Why Civil War in Iraqi Kurdistan is Possible
Recent incidents in Kirkuk --the Iraqi forces undisturbed entry into the city following withdrawal by some Peshmerga forces – have brought differences among Kurd groups in the Iraqi Kurdistan to the surface.
Both prominent parties in Kurdistan have accused each other of helping the fall of Kirkuk. Barzani’s letter to the Kurdish Parliament (implying his resignation) openly called “withdrawal from Kirkuk and leaving it to the Iraqi forces” a treason.
But why are the Barzanis and Talabanis in this blame game? After the independence referendum, which fueled nationalist sentiments, none of them is ready to take the responsibility of exiting disputed regions and tell people (particularly the Peshmerga and the young who, subject to nationalist propaganda, expected resistance) that resistance was never on the agenda at all.
Nonetheless, the danger of war is still there in the light of peaking nationalist sentiments and the war-longing forces among the young and Peshmerga of both parties.
Civil war in the Iraqi Kurdistan is likely if the leaders of the two parties continue to accuse each other, lose control of the situations, and become carried away with the atmosphere they have caused in the first place.
Another factor, again based on a miscalculation, adds to the possibility of war, that is to limit the post-referendum defeat within sporadic conflicts. Barzani will probably try to underline the shadow of war as a card to use in potential talks and secure his status through sporadic conflicts. In other words, he is pulling out the gun not to fire but that could lead to unpredictably catastrophic results.

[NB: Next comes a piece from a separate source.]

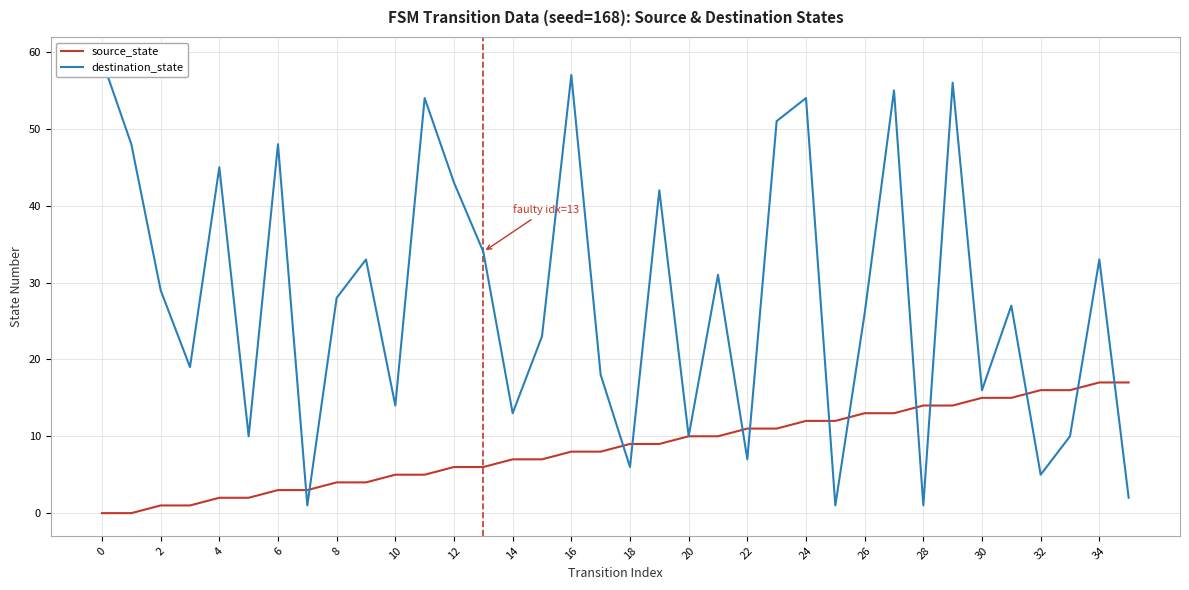

Is the value of source_state at 34 greater than the value of destination_state at 18?

No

Competition over leadership within the Patriotic Union of Kurdistan also increases the possibility of the war particularly because at least one of the contenders Kosrat Rasul Ali, a military leader, has shown inclination to use nationalist sentiments and war in his own favor. Unlike some PUK leaders who refused to back the referendum, he has thrown support behind the move, speaking of treason after the occupation of Kirkuk.
The political scene in Kurdistan and the two parties’ plots against each other reminds observers of Shakespeare’s plays, offering even the weakest possibility, here the civil war in the Iraqi Kurdistan.

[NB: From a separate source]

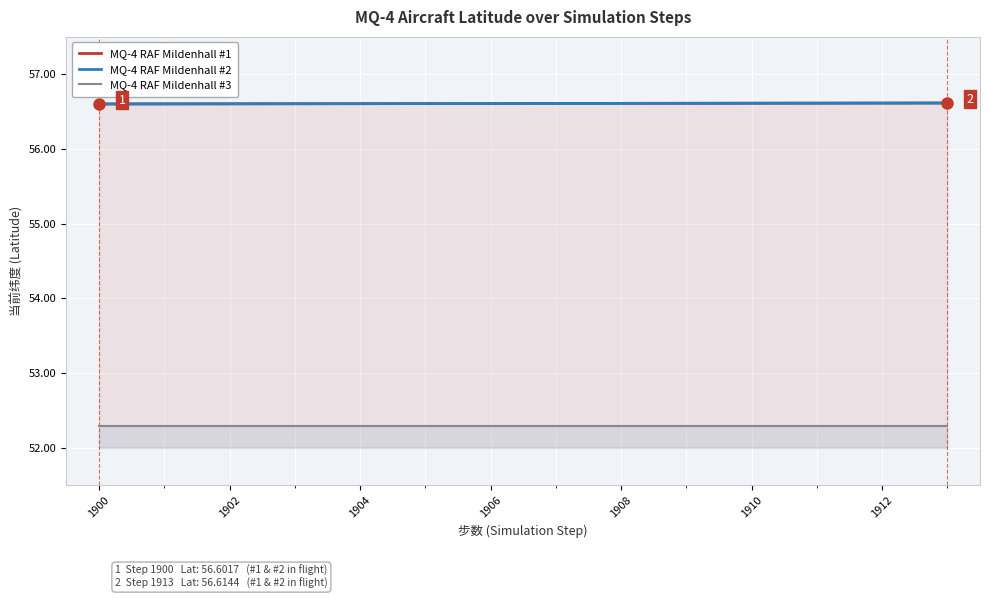

Which series has the largest total across all categories?

MQ-4 RAF Mildenhall #1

At the moment, there is no organized or effective force able to prevent it. Such a war is actually the realization of the worst scenario possible.
Barzani’s gamble, backed even by non-local parties and groups, was aimed to resolve a hegemonic crisis manifested in the establishment of the Gorran Movement and other parties as well as increasing protests over corruption, and lack of freedom and justice.
The Barzani gamble failed but it does not mean the two dominant parties have come to the end of their lives.